→ Problem requirements:
The word "Салат" appears in some lines of the listing below; report how many such lines there are, and nothing else.

→ The data:
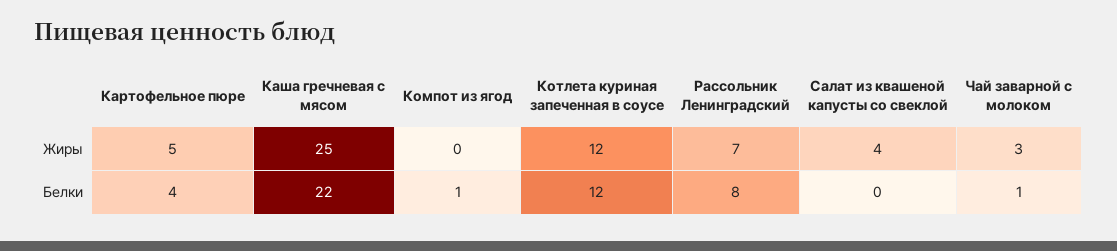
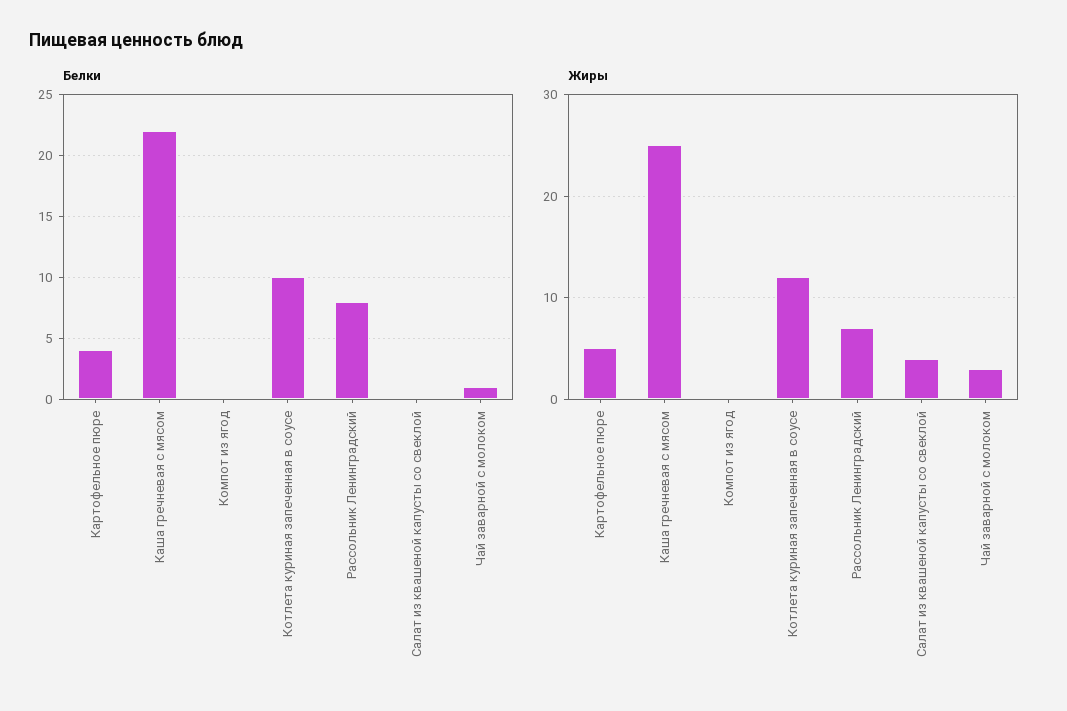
  {
    "Жиры": {
      "Картофельное пюре": 5,
      "Каша гречневая с мясом": 25,
      "Компот из ягод": 0,
      "Котлета куриная запеченная в соусе": 12,
      "Рассольник Ленинградский": 7,
      "Салат из квашеной капусты со свеклой": 4,
      "Чай заварной с молоком": 3
    },
    "Белки": {
      "Картофельное пюре": 4,
      "Каша гречневая с мясом": 22,
-     "Компот из ягод": 1,
+     "Компот из ягод": 0,
-     "Котлета куриная запеченная в соусе": 12,
+     "Котлета куриная запеченная в соусе": 10,
      "Рассольник Ленинградский": 8,
      "Салат из квашеной капусты со свеклой": 0,
      "Чай заварной с молоком": 1
    }
  }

→ Answer for this exercise:
2